Vladimir Vapnik wrote:
“When solving a problem of interest, do not solve a more general problem as an intermediate step. Try to get the answer that you really need but not a more general one.”
Vapnik wrote this in the context of transductive learning, but the principle could also be applied to statistical pattern recognition tasks. If we just need to perform a hard classification, then we should aim to determine the decision boundary directly, rather than estimating the posterior probability of class membership and then threshold that at 0.5 (or some other threshold depending on the misclassification costs). In principle, we may be able to get better generalisation in terms of accuracy by following this principle as it focusses on the needs of the application, and avoids modelling compromises that benefit modelling of aspects of the data that are not relevant to the application at the expense of other aspects that are.
The performance of the SVM on real-world problems suggest that there may be some merit in this, but it is not easy to find a clear example where this is demonstrably the case. Can anyone suggest an example where a SVM will give better performance than an equivalent logistic regression model (i.e. kernels and regularisation should be available for the logistic regression model, so we are just comparing the loss used, rather than the other aspects of the models)? Preferably the example should demonstrate why this is the case.
Obviously the no-free lunch theorem suggests that no classifier system is going to be superior for all datasets, and the theoretical justification for the SVM is largely a worst-case analysis, so the SVM may be better in pathologically difficult problems, but not necessarily the average case.

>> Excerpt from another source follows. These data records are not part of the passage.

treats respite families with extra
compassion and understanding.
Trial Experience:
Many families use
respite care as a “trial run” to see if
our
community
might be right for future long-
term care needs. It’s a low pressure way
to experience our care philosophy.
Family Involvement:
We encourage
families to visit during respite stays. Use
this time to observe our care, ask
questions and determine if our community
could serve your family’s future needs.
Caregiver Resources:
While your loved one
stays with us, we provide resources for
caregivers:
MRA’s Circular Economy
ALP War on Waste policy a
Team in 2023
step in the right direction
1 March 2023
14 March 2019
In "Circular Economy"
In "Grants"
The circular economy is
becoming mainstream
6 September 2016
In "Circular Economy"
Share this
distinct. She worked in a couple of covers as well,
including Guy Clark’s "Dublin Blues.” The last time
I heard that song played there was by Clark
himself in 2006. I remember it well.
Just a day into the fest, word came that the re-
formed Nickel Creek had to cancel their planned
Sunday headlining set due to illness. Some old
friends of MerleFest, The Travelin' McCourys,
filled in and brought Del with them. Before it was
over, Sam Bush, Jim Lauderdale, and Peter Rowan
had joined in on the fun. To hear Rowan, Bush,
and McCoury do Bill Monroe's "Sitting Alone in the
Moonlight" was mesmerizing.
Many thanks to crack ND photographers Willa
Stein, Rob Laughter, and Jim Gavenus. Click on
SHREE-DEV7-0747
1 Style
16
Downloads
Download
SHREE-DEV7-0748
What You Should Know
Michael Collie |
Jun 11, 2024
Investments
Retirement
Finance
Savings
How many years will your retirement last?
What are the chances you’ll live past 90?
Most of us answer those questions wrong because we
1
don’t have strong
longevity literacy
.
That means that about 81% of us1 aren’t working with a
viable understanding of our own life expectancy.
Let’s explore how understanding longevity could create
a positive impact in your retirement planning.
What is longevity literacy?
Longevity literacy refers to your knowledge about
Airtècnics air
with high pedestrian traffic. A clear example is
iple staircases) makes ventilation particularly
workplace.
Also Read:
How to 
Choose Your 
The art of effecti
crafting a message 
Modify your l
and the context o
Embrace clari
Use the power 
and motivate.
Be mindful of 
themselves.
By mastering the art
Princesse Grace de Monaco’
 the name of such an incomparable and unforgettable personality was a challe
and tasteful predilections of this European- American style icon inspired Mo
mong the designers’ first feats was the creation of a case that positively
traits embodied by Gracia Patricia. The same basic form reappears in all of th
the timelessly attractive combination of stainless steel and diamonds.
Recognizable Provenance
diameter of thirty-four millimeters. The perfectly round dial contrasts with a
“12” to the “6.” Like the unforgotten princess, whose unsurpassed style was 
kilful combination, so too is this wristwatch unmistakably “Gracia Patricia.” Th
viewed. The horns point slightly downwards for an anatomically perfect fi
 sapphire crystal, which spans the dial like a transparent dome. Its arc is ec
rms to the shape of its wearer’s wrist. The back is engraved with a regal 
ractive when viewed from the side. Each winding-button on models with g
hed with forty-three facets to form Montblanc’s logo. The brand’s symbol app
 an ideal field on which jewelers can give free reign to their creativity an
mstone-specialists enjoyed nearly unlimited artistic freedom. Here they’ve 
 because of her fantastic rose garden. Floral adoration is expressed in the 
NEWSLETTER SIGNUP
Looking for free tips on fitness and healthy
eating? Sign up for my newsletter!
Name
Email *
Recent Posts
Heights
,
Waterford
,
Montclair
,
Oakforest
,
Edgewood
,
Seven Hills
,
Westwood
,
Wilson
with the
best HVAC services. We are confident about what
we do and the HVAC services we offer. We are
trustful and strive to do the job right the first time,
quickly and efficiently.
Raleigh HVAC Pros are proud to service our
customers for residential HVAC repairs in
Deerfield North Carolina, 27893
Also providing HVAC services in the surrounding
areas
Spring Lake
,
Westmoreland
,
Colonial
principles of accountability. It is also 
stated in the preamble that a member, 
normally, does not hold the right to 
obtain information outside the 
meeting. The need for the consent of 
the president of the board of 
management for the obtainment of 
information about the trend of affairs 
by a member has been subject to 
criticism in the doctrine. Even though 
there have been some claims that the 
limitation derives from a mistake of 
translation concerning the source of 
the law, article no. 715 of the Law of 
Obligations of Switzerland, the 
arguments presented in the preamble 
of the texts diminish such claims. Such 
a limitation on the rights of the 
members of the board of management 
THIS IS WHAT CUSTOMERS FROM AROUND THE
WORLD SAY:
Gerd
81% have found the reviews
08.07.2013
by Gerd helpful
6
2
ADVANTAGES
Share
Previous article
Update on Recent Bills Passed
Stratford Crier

Personally I prefer kernel logistic regression over the support vector machine, largely because the hyper-parameter tuning is much easier, and I think they are likely to give broadly similar results. However, I have an open mind where the needs of the application mean that the limitations of the SVM (e.g. having to know misclassification costs a-priori) are not a problem.
Please can we avoid discussions of whether accuracy is a good performance metric. It has issues, but there are some applications where accuracy is the relevant statistic of interest, and there have already been good discussions of this topic.
Note the answer here is the sort of thing I am looking for, but unfortunately it isn't correct (see my comment on the answer).